D. Moyens des parties
- Demandeurs argumentent :
- Manque de communication de l’inscription de l’expert pour prouver sa partialité.
- Inimitié apparente entre l’expert et la SAPC justifiant la récusation.
- Erreurs d’appréciation et confusion entre différentes entités juridiques.
- Réponse de la Cour sur la reconnaissance du pouvoir discret de l’instance à évaluer la preuve d’impartialité.
E. Réponse de la Cour
- Rejet des demandes de récusation par la cour d’appel sous prétexte d’absence de preuves concrètes des manquements d’impartialité.

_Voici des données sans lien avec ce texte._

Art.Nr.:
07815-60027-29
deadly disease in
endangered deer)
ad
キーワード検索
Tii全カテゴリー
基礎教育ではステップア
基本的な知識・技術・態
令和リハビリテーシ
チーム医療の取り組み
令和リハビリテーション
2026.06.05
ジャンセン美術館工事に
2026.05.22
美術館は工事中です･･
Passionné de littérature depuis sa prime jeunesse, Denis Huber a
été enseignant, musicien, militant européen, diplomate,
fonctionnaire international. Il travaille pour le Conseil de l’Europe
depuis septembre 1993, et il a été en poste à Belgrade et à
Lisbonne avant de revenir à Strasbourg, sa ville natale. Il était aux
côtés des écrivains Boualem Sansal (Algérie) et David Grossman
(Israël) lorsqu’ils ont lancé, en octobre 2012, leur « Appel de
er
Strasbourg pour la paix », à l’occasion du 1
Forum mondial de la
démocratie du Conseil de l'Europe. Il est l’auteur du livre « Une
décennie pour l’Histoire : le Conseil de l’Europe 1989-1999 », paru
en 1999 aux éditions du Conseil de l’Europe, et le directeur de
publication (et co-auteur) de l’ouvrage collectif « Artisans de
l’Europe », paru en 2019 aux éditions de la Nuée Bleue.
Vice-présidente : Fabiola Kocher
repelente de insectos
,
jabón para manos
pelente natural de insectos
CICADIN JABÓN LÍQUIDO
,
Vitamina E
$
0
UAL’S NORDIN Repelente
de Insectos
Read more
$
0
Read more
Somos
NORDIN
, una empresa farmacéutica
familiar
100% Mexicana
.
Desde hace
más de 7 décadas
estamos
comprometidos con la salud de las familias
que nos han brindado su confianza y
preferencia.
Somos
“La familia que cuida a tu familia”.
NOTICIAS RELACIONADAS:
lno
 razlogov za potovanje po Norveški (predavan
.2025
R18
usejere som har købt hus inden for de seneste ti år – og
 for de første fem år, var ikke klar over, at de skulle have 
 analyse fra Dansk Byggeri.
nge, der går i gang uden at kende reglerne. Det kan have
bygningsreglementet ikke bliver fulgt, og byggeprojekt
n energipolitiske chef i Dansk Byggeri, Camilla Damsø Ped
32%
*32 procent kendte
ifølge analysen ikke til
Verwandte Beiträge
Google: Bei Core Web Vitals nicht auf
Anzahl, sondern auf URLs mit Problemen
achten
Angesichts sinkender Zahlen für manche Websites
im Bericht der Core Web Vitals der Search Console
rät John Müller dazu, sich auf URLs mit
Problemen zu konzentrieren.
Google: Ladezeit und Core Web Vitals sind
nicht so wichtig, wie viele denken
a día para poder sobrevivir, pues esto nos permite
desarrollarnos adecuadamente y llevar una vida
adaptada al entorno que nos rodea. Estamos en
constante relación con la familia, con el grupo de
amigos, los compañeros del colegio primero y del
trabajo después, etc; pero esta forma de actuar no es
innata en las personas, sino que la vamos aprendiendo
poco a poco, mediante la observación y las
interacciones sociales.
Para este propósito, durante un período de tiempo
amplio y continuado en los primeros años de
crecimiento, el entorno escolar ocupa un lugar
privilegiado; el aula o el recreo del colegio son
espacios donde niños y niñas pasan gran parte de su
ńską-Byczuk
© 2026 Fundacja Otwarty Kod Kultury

- Affirmation que les critiques à l’égard de l’expert relèvent de l’appréciation technique, non d’un manque d’impartialité.
- La possibilité pour l’expert d’intervenir dans les débats a été affirmée.
F. Conclusion
- Cassation partielle de l’arrêt de la cour d’appel concernant la prise en charge de l’expert et la légitimité des interventions des autres parties.
- Importance de la distinction entre les rôles d’expert et de partie dans une procédure de récusation.
- Chaque partie reste responsable de ses propres dépens sans indemnités additionnelles allouées.